Gfi1: a new therapeutic target for multiple myeloma bone disease

Inhibition of osteoblast differentiation characterizes multiple myeloma (MM) bone disease and persists even when patients are in long-term remission. The authors of this study [1] developed a murine multiple myeloma model in which the bone marrow stromal cells remained unresponsive to osteoblast differentiation, inhibiting signals after removal of MM cells.

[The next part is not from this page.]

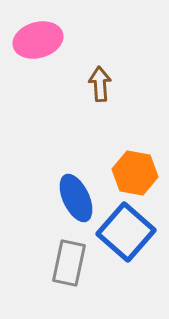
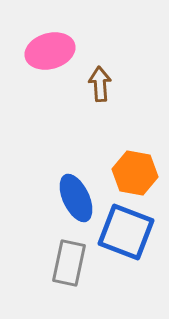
pink ellipse: moved 12 px right, 11 px down
blue square: rotated 20 degrees counterclockwise
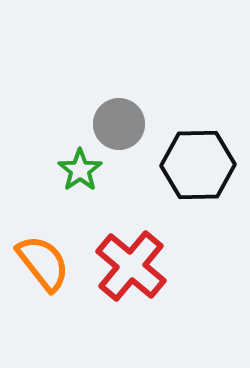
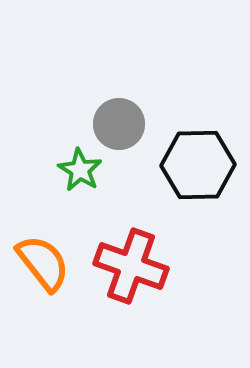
green star: rotated 6 degrees counterclockwise
red cross: rotated 20 degrees counterclockwise
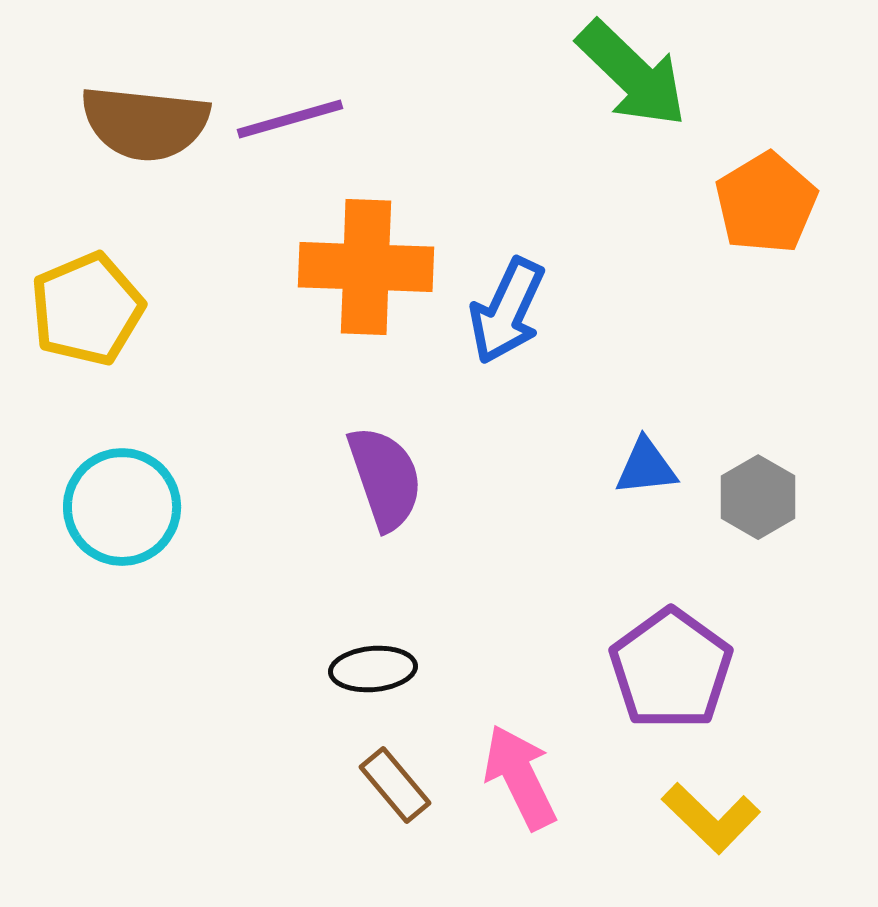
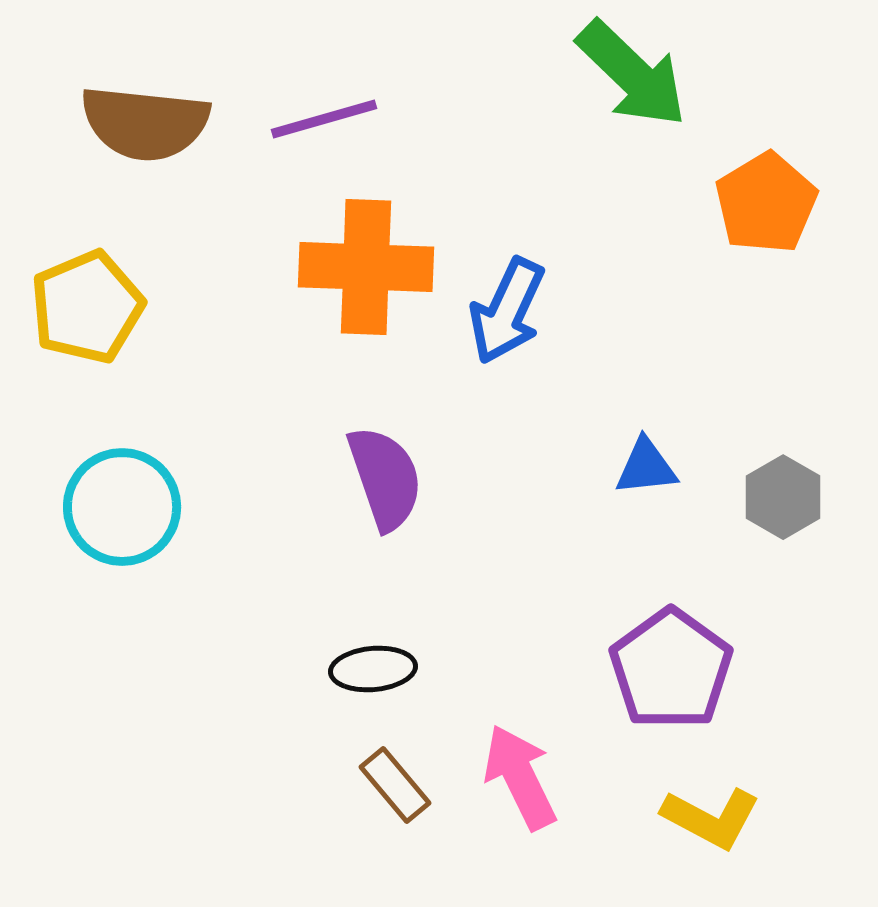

They found that bone marrow stromal cells, in MM-bearing mice and in MM patients, had an increased expression of the transcriptional repressor Gfi1. This factor repressed the transcription factor Runx2 which is critical for osteoblast differentiation. Increased Gfi1 level and Runx2 repression were blocked by anti-TNF-α and IL-7 antibodies. These cytokines are produced massively by MM cells. Importantly, bone marrow stromal cells isolated from Gfi1-/- mice were resistant to MM-induced osteoblastogenesis suppression. Furthermore, Gfi1 knockdown by specific siRNA in bone marrow stromal cells from MM patients restored Runx2 level and osteoblastogenesis markers.

These data highlight the important role of Gfi1 cellular amount in prolonged MM-induced osteoblast suppression and identifies Gfi1 as a new potential therapeutic target for MM bone disease.

1. D’Souza S et al. Blood. 2011; doi:10.1182/blood-2011-04-346775.